Geography
- Location: 3500 Gaston Avenue, Dallas, Texas, Dallas County, Texas, United States
- Coordinates: 32°47′25″N 96°46′51″W﻿ / ﻿32.7903°N 96.7809°W

Organization
- Affiliated university: Texas A&M College of Medicine

Services
- Emergency department: Level I trauma center
- Beds: 1200

History
- Founded: 1903

Links
- Website: www.bswhealth.com/locations/hospital/dallas
- Lists: Hospitals in Texas

= Baylor University Medical Center =

Hospital in Dallas, Texas

Baylor University Medical Center (Baylor Dallas or BUMC), part of Baylor Scott & White Health, is a not-for-profit hospital in Dallas, Texas. It has 1,200 licensed beds and is one of the major centers for patient care, medical training and research in North Texas.

In 2013, Scott & White merged with Baylor Health Care System to form Baylor Scott & White Health. The medical center is affiliated with the Texas A&M Health Science Center College of Medicine.

==History==
In 1903, the hospital opened as Texas Baptist Memorial Sanitarium in a 14-room renovated house with 25 beds. It received its charter from the state government in October 1903 and had financial support from the Baptist General Convention of Texas. The nursing school was established in 1918. The hospital was renamed Baylor Hospital in 1921 and then Baylor University Hospital in 1936 to emphasize its relationship with the Baptist-affiliated Baylor University in Waco, Texas. The Baylor College of Medicine, College of Dentistry and School of Pharmacy were co-located with the hospital. The Florence Nightingale Maternity Hospital opened in 1937 on the same grounds. Financial difficulties due to the ongoing World War II forced the College of Medicine to move to Houston. The hospital faced an uncertain future since it no longer had the support of an affiliated medical school and its buildings were in need of renovation. Some of the physicians at the hospital who were also professors at the College of Medicine chose to stay with the hospital instead of moving to Houston.

The 1950s signaled a milestone in the development of the hospital.
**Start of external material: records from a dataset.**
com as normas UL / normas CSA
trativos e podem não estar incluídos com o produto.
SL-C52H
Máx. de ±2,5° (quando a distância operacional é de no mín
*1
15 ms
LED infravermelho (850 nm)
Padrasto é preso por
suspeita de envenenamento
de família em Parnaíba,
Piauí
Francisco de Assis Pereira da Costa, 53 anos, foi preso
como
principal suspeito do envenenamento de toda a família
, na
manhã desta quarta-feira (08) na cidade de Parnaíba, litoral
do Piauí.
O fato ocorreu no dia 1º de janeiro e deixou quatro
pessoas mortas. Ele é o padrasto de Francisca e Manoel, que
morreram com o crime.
With the construction of the seven-story, 436-bed George W. Truett Memorial Hospital in 1950, Baylor became the fifth-largest general hospital in the country. In 1959, Florence Nightingale Maternity Hospital was replaced with a newly expanded Women's and Children's Hospital, later renamed Karl and Esther Hoblitzelle Memorial Hospital. At this point "medical center" was accordingly added to the hospital name.

Baylor Health Care System was formally established in 1981 with Baylor University Medical Center at Dallas as its flagship hospital and corporate headquarters.

Since 1982, the Baylor University Medical Center has displayed the Adrian Flatt hand collection, which, according to Dr. Jay Mabrey, is the most popular site on the Baylor University campus.